[[ Data, beginning ]]
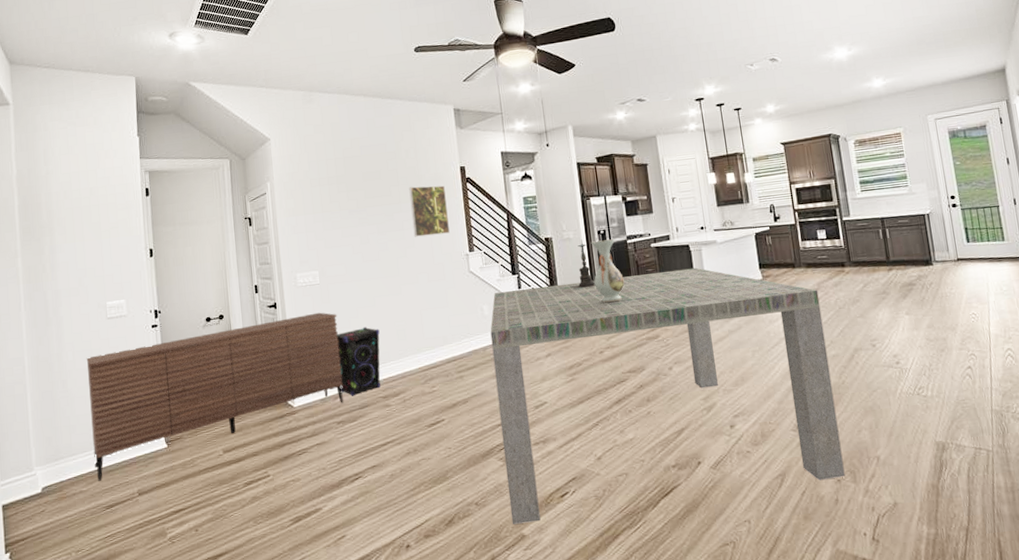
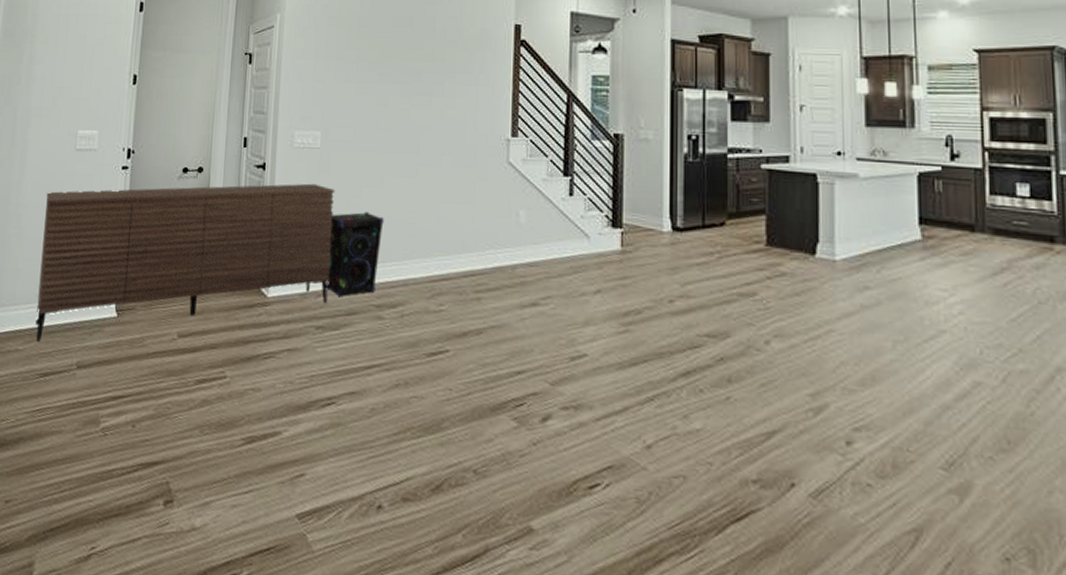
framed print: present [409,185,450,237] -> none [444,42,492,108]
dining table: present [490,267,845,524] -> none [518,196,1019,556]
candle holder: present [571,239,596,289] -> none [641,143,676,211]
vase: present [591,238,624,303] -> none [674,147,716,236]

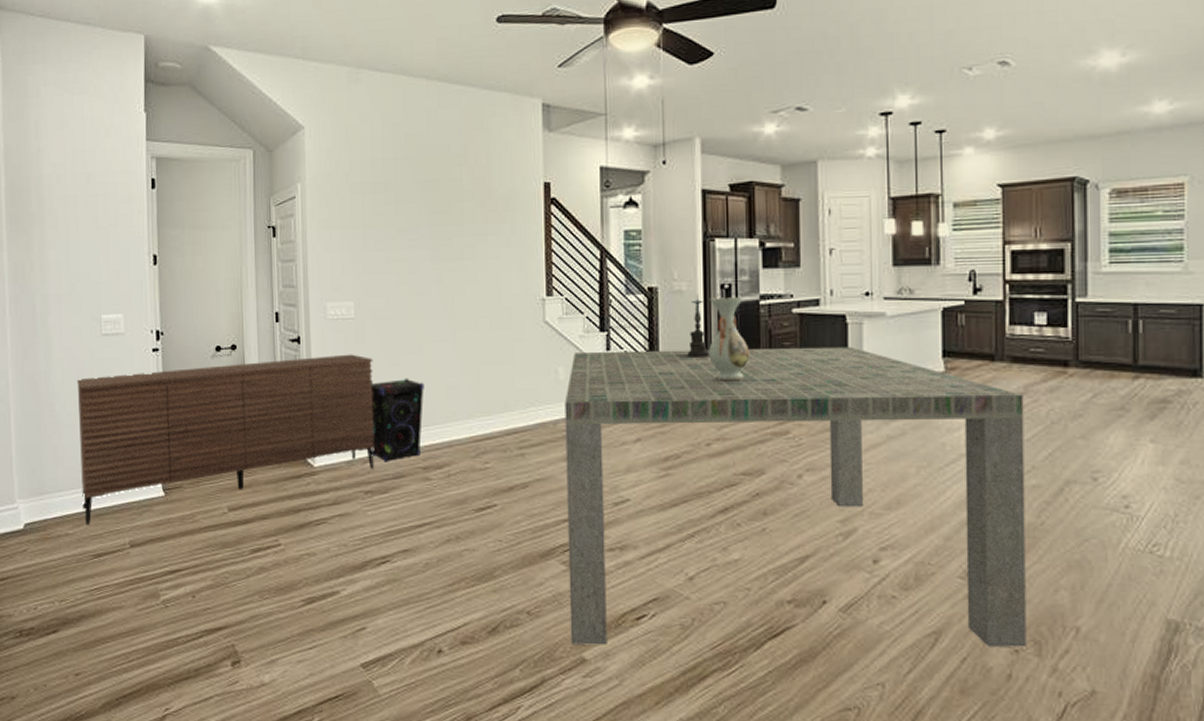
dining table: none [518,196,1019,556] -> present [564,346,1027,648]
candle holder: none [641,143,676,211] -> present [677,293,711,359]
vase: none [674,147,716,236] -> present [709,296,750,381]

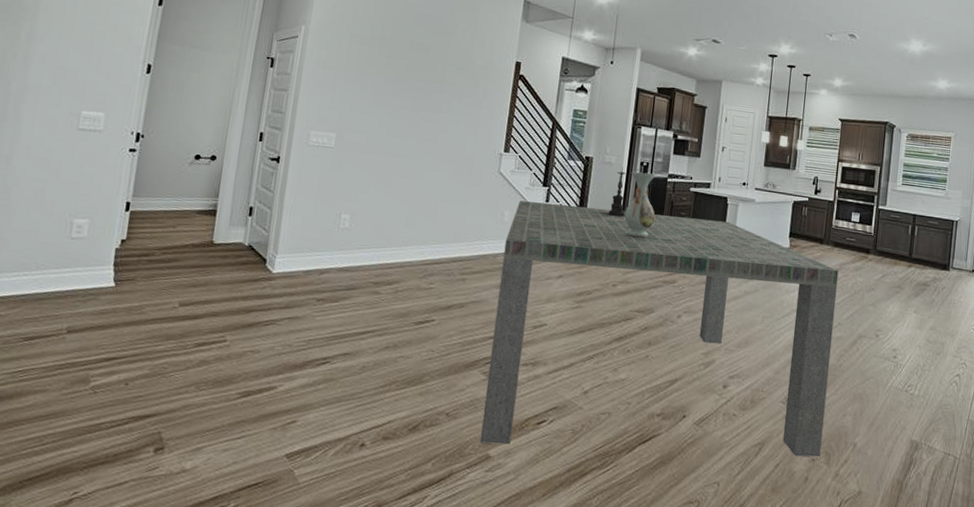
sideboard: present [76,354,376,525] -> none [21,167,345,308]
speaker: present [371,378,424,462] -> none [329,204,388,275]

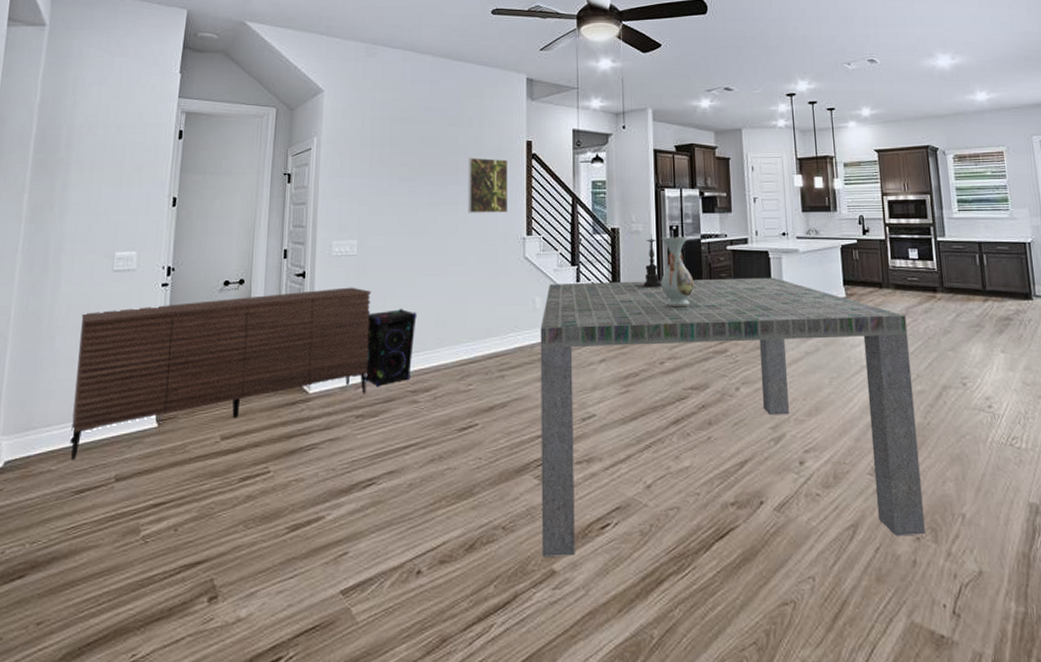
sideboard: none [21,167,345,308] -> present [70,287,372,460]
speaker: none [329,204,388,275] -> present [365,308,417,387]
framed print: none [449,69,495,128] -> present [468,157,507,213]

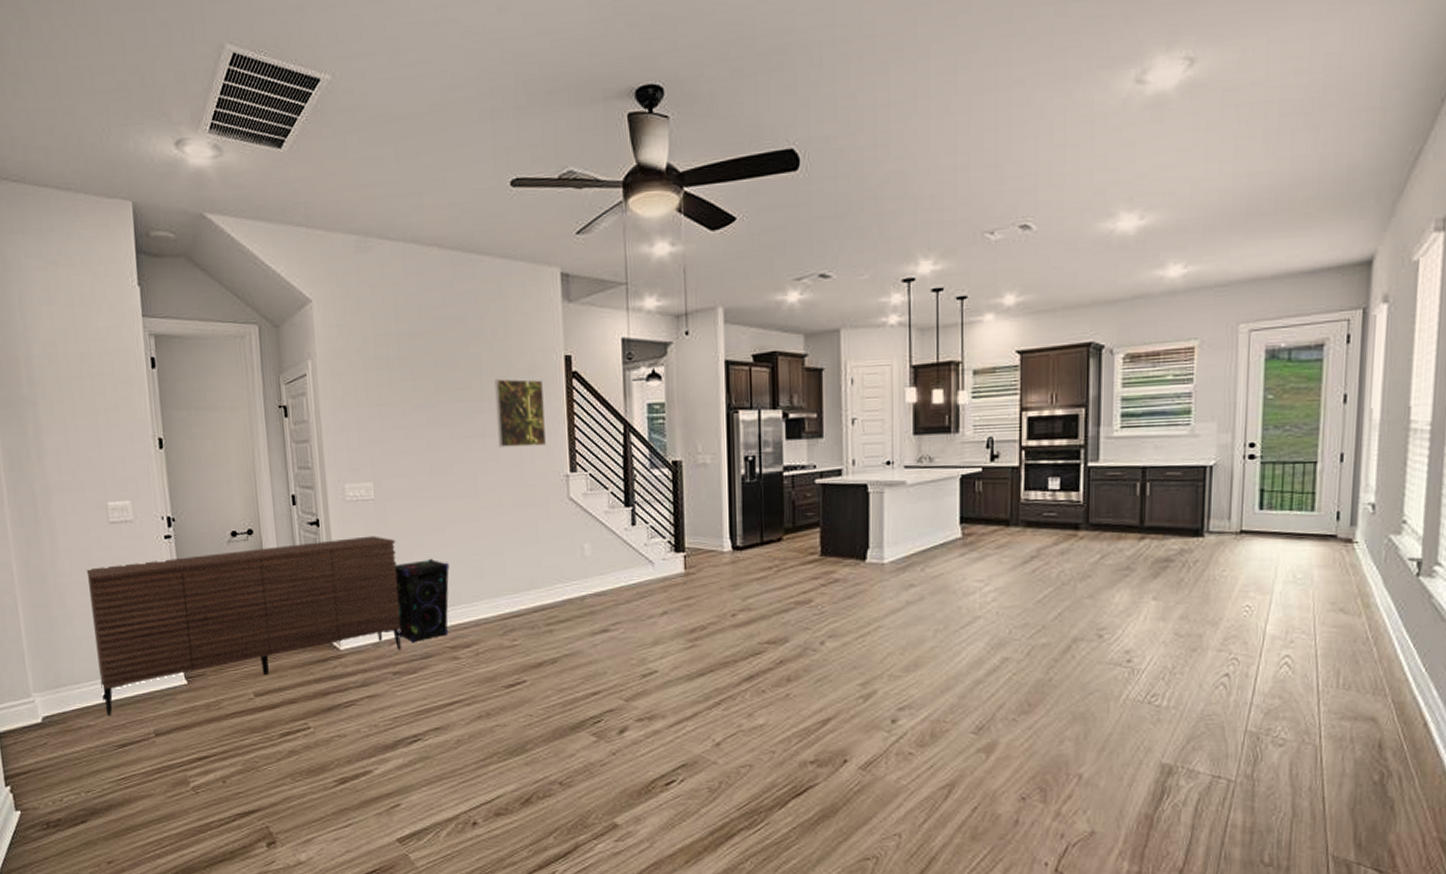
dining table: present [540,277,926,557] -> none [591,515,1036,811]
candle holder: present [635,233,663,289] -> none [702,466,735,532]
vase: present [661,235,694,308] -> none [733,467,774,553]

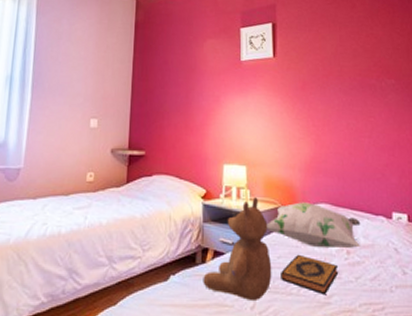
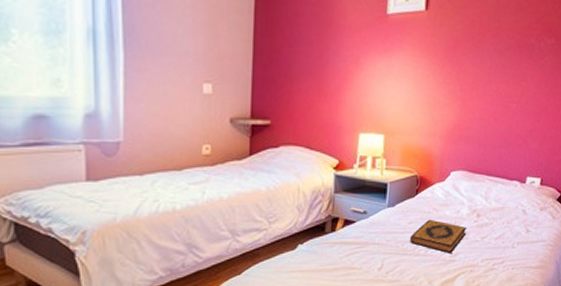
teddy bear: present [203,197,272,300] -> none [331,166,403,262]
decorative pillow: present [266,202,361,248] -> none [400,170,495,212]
[[ Data, end ]]
- [What is being asked]
Could you set down the material above word for word while dropping its pictures?

- [Written answer]
framed print: present [409,185,450,237] -> none [444,42,492,108]
dining table: present [490,267,845,524] -> none [518,196,1019,556]
candle holder: present [571,239,596,289] -> none [641,143,676,211]
vase: present [591,238,624,303] -> none [674,147,716,236]

dining table: none [518,196,1019,556] -> present [564,346,1027,648]
candle holder: none [641,143,676,211] -> present [677,293,711,359]
vase: none [674,147,716,236] -> present [709,296,750,381]

sideboard: present [76,354,376,525] -> none [21,167,345,308]
speaker: present [371,378,424,462] -> none [329,204,388,275]

sideboard: none [21,167,345,308] -> present [70,287,372,460]
speaker: none [329,204,388,275] -> present [365,308,417,387]
framed print: none [449,69,495,128] -> present [468,157,507,213]

dining table: present [540,277,926,557] -> none [591,515,1036,811]
candle holder: present [635,233,663,289] -> none [702,466,735,532]
vase: present [661,235,694,308] -> none [733,467,774,553]

teddy bear: present [203,197,272,300] -> none [331,166,403,262]
decorative pillow: present [266,202,361,248] -> none [400,170,495,212]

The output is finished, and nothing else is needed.